[AVAILABLE DATA]
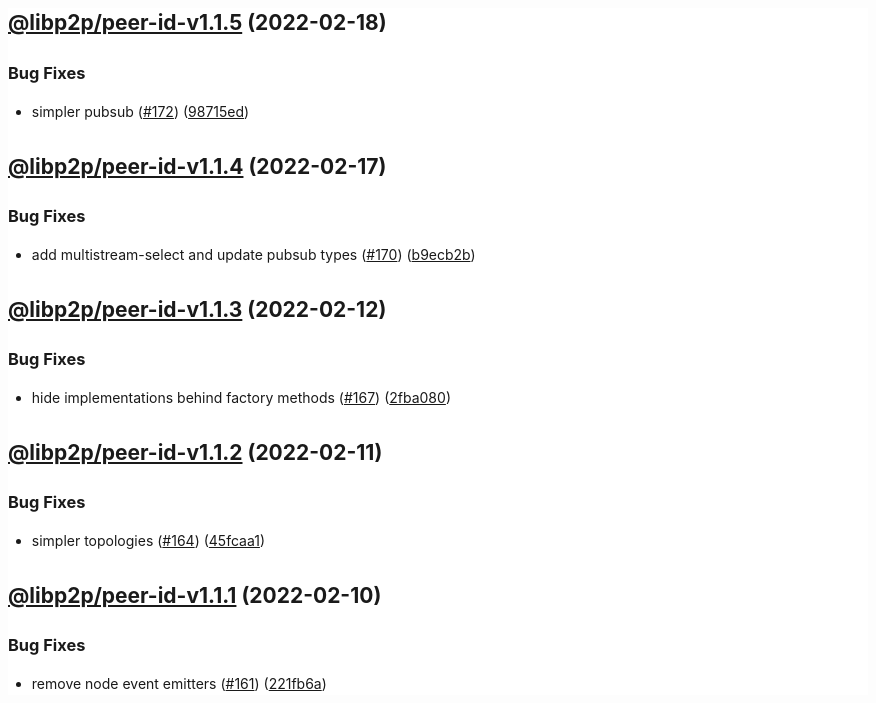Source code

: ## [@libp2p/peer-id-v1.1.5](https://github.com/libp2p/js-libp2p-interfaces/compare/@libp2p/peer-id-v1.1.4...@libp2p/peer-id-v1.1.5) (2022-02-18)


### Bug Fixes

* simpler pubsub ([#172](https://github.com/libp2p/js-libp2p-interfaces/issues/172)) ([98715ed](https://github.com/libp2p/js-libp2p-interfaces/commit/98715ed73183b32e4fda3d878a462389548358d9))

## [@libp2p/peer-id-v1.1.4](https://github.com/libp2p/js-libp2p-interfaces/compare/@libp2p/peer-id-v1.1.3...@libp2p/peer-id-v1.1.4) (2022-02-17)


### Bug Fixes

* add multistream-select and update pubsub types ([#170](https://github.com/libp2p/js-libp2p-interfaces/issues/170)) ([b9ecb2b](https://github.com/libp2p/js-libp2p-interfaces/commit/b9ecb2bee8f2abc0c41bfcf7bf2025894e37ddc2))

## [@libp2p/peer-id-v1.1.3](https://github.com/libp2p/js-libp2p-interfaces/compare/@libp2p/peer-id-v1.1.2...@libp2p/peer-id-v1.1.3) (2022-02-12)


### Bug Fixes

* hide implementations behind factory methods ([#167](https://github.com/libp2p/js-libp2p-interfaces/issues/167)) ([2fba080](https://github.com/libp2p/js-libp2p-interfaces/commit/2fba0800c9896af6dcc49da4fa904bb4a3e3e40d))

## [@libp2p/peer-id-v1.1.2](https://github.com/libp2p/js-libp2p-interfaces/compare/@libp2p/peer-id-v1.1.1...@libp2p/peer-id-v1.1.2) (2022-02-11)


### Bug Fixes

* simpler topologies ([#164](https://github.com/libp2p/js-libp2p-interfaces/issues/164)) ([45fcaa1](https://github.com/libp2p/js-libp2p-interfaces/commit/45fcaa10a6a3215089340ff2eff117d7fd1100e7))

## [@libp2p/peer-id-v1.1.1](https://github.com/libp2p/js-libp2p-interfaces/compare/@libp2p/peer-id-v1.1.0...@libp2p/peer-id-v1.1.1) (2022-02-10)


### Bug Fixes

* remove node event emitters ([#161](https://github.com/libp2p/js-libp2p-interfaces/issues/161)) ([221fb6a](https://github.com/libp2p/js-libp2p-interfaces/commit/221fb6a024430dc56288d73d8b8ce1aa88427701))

[DIRECTIVE] From the entries above, return each line with the word "simpler" in it.

[RESPONSE BOX]
* simpler pubsub ([#172](https://github.com/libp2p/js-libp2p-interfaces/issues/172)) ([98715ed](https://github.com/libp2p/js-libp2p-interfaces/commit/98715ed73183b32e4fda3d878a462389548358d9))
* simpler topologies ([#164](https://github.com/libp2p/js-libp2p-interfaces/issues/164)) ([45fcaa1](https://github.com/libp2p/js-libp2p-interfaces/commit/45fcaa10a6a3215089340ff2eff117d7fd1100e7))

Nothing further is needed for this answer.